General safety issues associated with all bioactive peptides are not strange to antiviral peptides. It is pertinent to investigate the immunogenicity and toxicities of peptides due to intestinal wall disruption, erythrocytes and lymphocytes toxicity, free radical production, enzymopathic, and immunopathic tissue damage and cytotoxicity (Bhandari et al. 2020). The quality of delivery and treatment processes should be critically guarded, be it by conjugating with nanocarriers, antibodies, carbohydrates, or lipids. Other suggestions on the use of antiviral peptides as adjuvants or combined therapeutic agents (Vilas Boas et al. 2019) cannot be oversighted.

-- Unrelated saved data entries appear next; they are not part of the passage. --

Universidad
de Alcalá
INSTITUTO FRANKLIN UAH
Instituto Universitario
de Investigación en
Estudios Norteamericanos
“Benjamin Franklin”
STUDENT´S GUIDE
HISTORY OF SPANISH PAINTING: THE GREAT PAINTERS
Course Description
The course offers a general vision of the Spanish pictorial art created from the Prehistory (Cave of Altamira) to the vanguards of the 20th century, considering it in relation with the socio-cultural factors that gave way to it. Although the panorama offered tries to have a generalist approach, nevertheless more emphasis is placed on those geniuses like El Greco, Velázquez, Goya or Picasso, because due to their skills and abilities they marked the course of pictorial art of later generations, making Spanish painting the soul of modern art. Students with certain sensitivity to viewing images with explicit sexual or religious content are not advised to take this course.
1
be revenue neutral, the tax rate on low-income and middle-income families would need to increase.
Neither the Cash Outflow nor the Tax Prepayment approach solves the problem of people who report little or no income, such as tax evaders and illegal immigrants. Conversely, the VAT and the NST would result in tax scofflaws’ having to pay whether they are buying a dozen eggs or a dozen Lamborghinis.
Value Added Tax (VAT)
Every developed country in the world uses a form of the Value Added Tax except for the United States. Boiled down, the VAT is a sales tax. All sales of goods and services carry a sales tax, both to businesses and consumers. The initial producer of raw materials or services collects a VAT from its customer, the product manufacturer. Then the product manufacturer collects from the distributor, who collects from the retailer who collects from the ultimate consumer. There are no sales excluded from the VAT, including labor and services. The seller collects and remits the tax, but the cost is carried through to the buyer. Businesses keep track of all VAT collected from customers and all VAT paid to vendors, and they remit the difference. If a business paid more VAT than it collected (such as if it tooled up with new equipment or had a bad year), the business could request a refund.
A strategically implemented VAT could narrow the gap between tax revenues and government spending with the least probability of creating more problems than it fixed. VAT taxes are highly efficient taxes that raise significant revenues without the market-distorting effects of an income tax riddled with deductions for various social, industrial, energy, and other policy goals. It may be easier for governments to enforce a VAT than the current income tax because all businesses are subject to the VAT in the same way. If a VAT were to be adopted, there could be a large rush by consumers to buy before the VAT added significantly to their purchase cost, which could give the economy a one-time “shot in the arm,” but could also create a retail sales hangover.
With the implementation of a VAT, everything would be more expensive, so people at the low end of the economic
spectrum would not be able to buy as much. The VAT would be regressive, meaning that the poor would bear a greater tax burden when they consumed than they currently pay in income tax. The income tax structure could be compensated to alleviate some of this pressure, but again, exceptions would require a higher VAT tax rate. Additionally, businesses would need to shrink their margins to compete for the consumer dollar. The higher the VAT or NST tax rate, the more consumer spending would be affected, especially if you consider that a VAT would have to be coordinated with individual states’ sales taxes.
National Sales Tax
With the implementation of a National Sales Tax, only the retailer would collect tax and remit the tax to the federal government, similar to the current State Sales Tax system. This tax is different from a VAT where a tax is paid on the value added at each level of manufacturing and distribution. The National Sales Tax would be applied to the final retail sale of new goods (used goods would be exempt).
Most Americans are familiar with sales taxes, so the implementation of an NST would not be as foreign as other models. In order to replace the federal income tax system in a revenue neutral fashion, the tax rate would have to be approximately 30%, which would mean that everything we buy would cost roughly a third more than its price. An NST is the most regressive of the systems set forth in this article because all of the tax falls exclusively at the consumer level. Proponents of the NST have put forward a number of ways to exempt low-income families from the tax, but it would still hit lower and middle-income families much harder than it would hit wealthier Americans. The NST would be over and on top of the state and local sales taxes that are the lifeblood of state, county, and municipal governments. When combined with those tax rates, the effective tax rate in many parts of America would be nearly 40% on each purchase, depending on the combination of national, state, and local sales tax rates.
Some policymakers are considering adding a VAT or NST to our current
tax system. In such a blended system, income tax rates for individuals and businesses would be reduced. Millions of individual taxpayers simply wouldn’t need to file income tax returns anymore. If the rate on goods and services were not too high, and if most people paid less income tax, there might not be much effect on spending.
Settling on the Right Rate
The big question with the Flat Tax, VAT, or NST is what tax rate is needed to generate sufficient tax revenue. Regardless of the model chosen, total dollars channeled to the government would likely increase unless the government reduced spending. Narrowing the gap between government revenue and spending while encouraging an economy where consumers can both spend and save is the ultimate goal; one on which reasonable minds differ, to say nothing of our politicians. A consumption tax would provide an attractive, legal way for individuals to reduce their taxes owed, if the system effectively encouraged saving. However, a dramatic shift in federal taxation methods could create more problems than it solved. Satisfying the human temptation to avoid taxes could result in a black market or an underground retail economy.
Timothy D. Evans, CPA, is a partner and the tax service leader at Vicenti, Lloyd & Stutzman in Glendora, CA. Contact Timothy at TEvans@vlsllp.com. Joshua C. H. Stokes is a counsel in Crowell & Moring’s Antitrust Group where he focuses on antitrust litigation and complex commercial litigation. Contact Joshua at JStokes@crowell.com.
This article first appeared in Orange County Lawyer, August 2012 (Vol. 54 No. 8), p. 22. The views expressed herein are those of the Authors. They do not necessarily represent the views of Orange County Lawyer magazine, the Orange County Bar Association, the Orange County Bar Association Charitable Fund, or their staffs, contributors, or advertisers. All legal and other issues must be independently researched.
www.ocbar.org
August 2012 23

Other needs to be met include reproducibility of antiviral peptides and the design of kinetic model peptide synthesis to keep their bioactivity intact (Daliri et al. 2017). Moreover, several peptides have shown antiviral properties, but their sequencing information are still lacking. Kaspar and Reichert (2013) previously suggested stabilizing peptides in vivo with a probe tail structure or peptide sequence clipping for optimal bioavailability. This is due to the ever-challenging issue of poor oral absorption and short half-life of biopeptides inspired by gut digestive enzymes. Post-translational modifications like acetylation and amidation, membrane permeability improvement by adding fatty acid chains, or D-enantiomers usage for decreased target sensor and binding affinity to proteases (Shartouny and Jacob 2019) can help to solve this need for good oral absorption and peptide stability.

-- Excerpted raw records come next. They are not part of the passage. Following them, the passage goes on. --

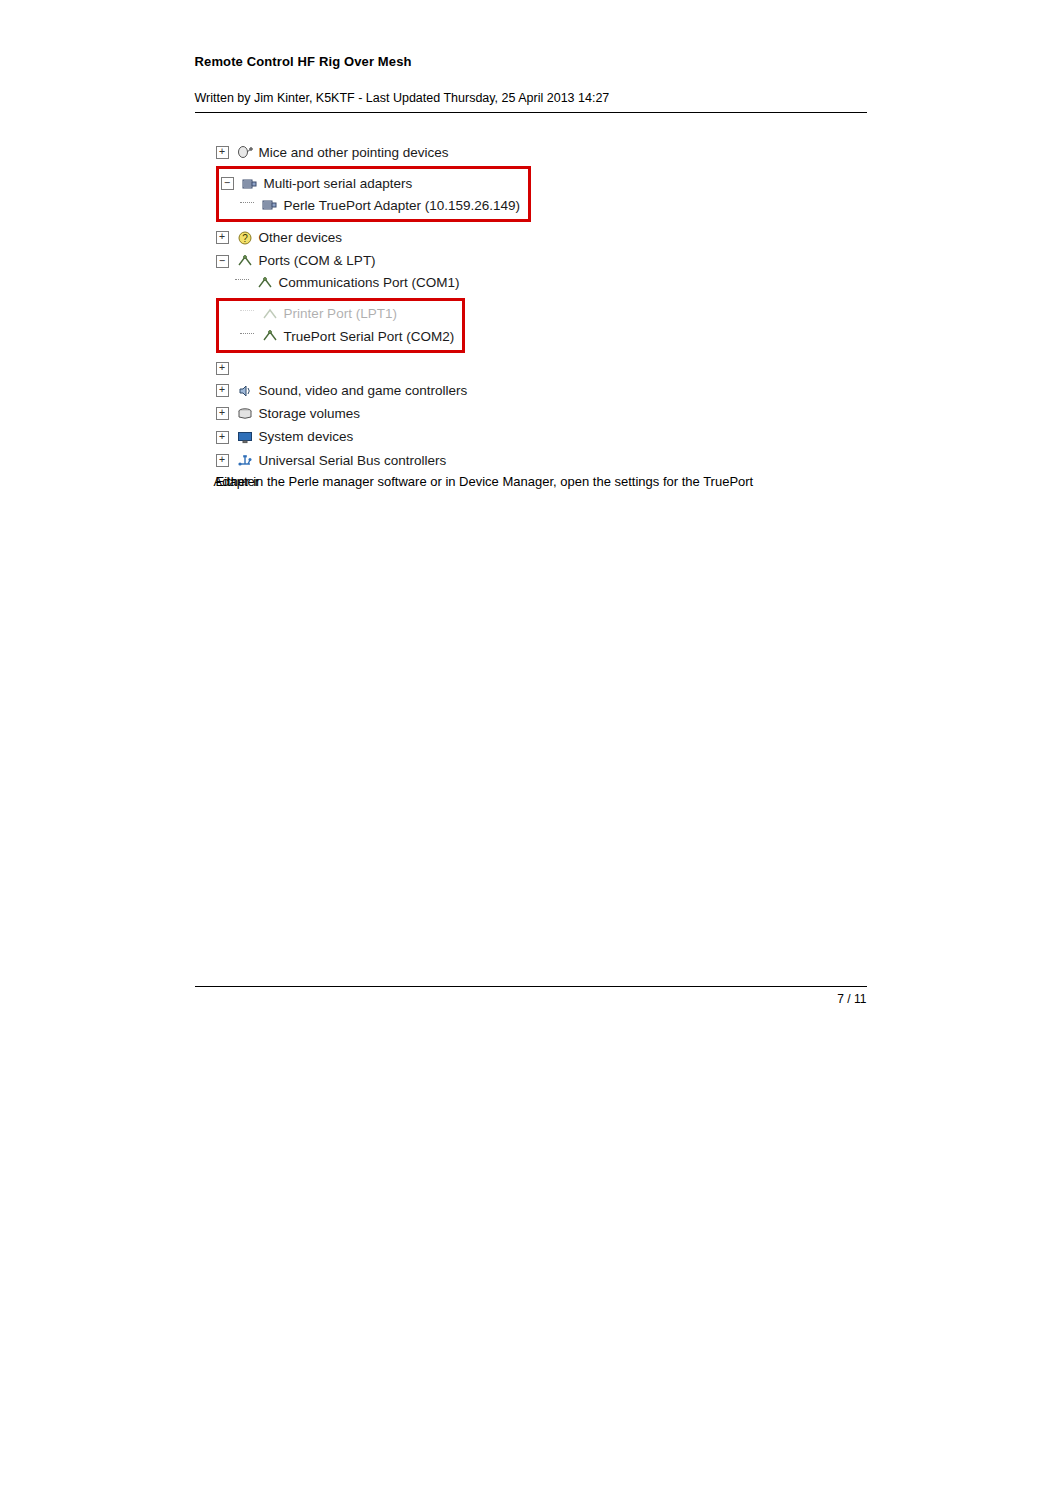Remote Control HF Rig Over Mesh
Written by Jim Kinter, K5KTF - Last Updated Thursday, 25 April 2013 14:27
+ Mice and other pointing devices
− Multi-port serial adapters
Perle TruePort Adapter (10.159.26.149)
+ ? Other devices
− Ports (COM & LPT)
Communications Port (COM1)
Printer Port (LPT1)
TruePort Serial Port (COM2)
+
+ Sound, video and game controllers
+ Storage volumes
+ System devices
+ Universal Serial Bus controllers
Either in the Perle manager software or in Device Manager, open the settings for the TruePort Adapter
7 / 11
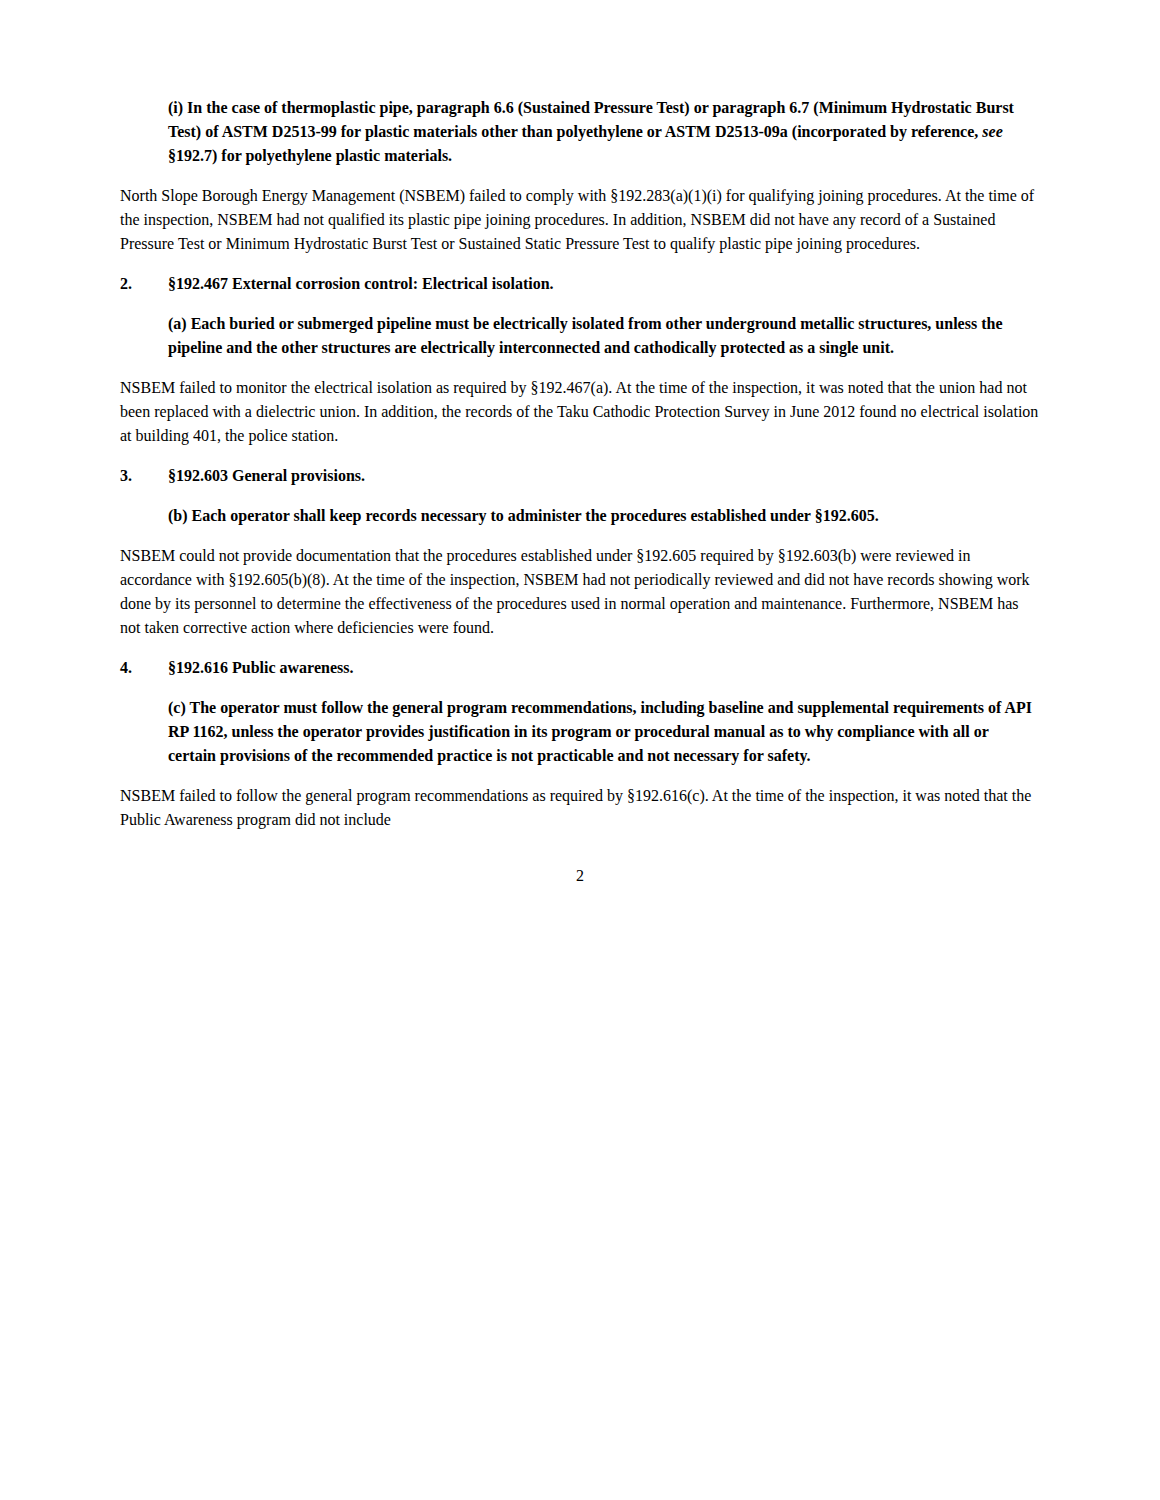(i) In the case of thermoplastic pipe, paragraph 6.6 (Sustained Pressure Test) or paragraph 6.7 (Minimum Hydrostatic Burst Test) of ASTM D2513-99 for plastic materials other than polyethylene or ASTM D2513-09a (incorporated by reference, see §192.7) for polyethylene plastic materials.
North Slope Borough Energy Management (NSBEM) failed to comply with §192.283(a)(1)(i) for qualifying joining procedures. At the time of the inspection, NSBEM had not qualified its plastic pipe joining procedures. In addition, NSBEM did not have any record of a Sustained Pressure Test or Minimum Hydrostatic Burst Test or Sustained Static Pressure Test to qualify plastic pipe joining procedures.
2.§192.467 External corrosion control: Electrical isolation.
(a) Each buried or submerged pipeline must be electrically isolated from other underground metallic structures, unless the pipeline and the other structures are electrically interconnected and cathodically protected as a single unit.
NSBEM failed to monitor the electrical isolation as required by §192.467(a). At the time of the inspection, it was noted that the union had not been replaced with a dielectric union. In addition, the records of the Taku Cathodic Protection Survey in June 2012 found no electrical isolation at building 401, the police station.
3.§192.603 General provisions.
(b) Each operator shall keep records necessary to administer the procedures established under §192.605.
NSBEM could not provide documentation that the procedures established under §192.605 required by §192.603(b) were reviewed in accordance with §192.605(b)(8). At the time of the inspection, NSBEM had not periodically reviewed and did not have records showing work done by its personnel to determine the effectiveness of the procedures used in normal operation and maintenance. Furthermore, NSBEM has not taken corrective action where deficiencies were found.
4.§192.616 Public awareness.
(c) The operator must follow the general program recommendations, including baseline and supplemental requirements of API RP 1162, unless the operator provides justification in its program or procedural manual as to why compliance with all or certain provisions of the recommended practice is not practicable and not necessary for safety.
NSBEM failed to follow the general program recommendations as required by §192.616(c). At the time of the inspection, it was noted that the Public Awareness program did not include
2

Using the available new technologies, antiviral peptides should be enriched for a complete set of in vitro, in vivo, and human-based studies. Proteases of genetically improved microbial strains could be useful in the industrial production of peptides meant for antiviral therapy. It is also important that validated all-round characterization of antiviral peptides is essential to commence therapeutic claims against HCoVs and all other human viral diseases.